Tudo começou a mudar quando chegou por aqui a notícia estrondosa do primeiro Rock in Rio. Imediatamente, os roqueiros começaram a esfregar os olhos, mal acreditando no tamanho do negócio. Um grupo no auge tocando no país era raro, quanto mais vários deles reunidos no mesmo festival. Para os fãs de bandas pesadas, que viviam um grande momento de popularidade, dentro de um renascimento do gênero batizado de new wave of british heavy metal, o cardápio era fartíssimo: Iron Maiden, Whitesnake, Ozzy Osbourne, Scorpions e AC/DC.
PEPEU E BABY CONSUELO NA ABERTURA
Com 15 anos na época, tornei-me testemunha ocular dessa história. Escolhi justamente a noite em que vários desses grupos especializados em guitarras distorcidas e vocais esganiçados iam se apresentar. Embarquei para lá em São Paulo em um ônibus de excursão, no esquema bate-e-volta. Foi a epopeia de um adolescente em meio a uma overdose de lama e de metal pesado. Na chegada ao local do show, que era em Jacarepaguá naquele ano de estreia do evento, a turma atravessava rapidamente o terreno transformado em barro puro e escorregadio pelas chuvas para chegar o mais perto possível do palco – e das potentes torres de som.
A abertura do show, que ficou conhecido como a noite dos metaleiros, começou de forma soft, a cargo de artistas nacionais. Apesar da importância de gente como Pepeu Gomes e Baby Consuelo, a verdade é que ninguém deu muita bola para esse começo. A parte principal, felizmente, apareceu rapidamente diante de nossos olhos. De forma a evitar grandes intervalos entre as apresentações, o palco girava trazendo para a frente os artistas escalados para a sequência. Aí a coisa começou a ficar realmente séria.

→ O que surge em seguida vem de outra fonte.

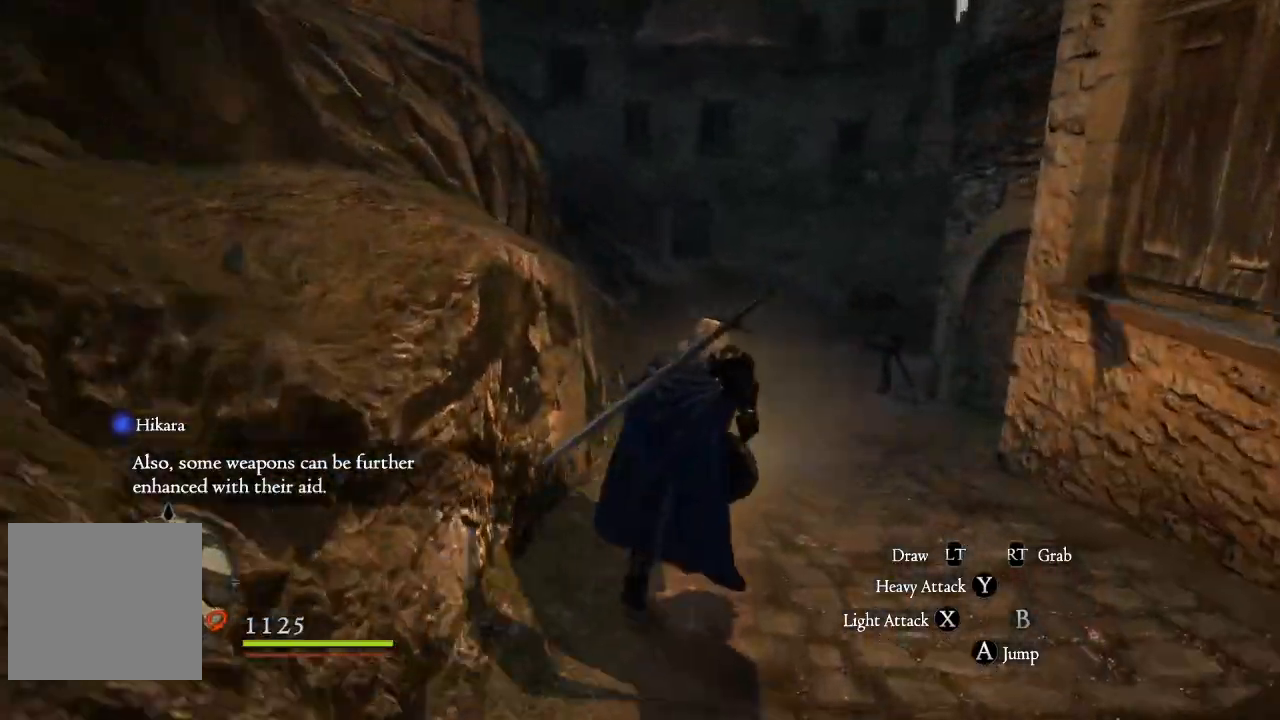
{"buttons": [], "left_stick": "up", "right_stick": "right"}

Inesquecível a lembrança da gigantesca bateria de Cozy Powell surgindo diante de nossos olhos, com pratos reluzentes e o estrondo provocado por ele na primeira batida, dando início ao show do Whitesnake. Outro momento memorável foi o som do órgão imponente e fantasmagórico introduzindo a abertura de Mr. Crowley, um dos sucessos de Ozzy Osbourne. A noitada terminou com canhões eletrônicos disparados pelo AC/DC, uma tradição que a banda repete até hoje quando toca For Those About the Rock (We Salute You).
Exausto e com as calças e tênis cobertos de lama jacarepaguana, voltei para São Paulo feliz da vida e com o ouvido zunindo. Quem teve o privilégio de ver aquele Rock in Rio por inteiro ainda curtiu shows como os do Yes, que havia deixado o som progressivo para uma pegada mais pop e estava nas paradas com Owner of a Lonely Heart.
Sabemos que as memórias musicais da adolescência representam um atalho traiçoeiro para o abismo da nostalgia pura. Também é fato que o Rock in Rio evoluiu tremendamente ao longo das décadas enquanto negócio e acontecimento cultural, mérito absoluto do visionário Roberto Medina, o empresário que criou o festival.
Mas não há discussão a respeito de qual foi o melhor Rock in Rio da história. Naquele inesquecível verão de 1985, havia rock de verdade em quantidades para lá de generosas e um sabor de ineditismo e de ousadia que jamais será igualado no evento.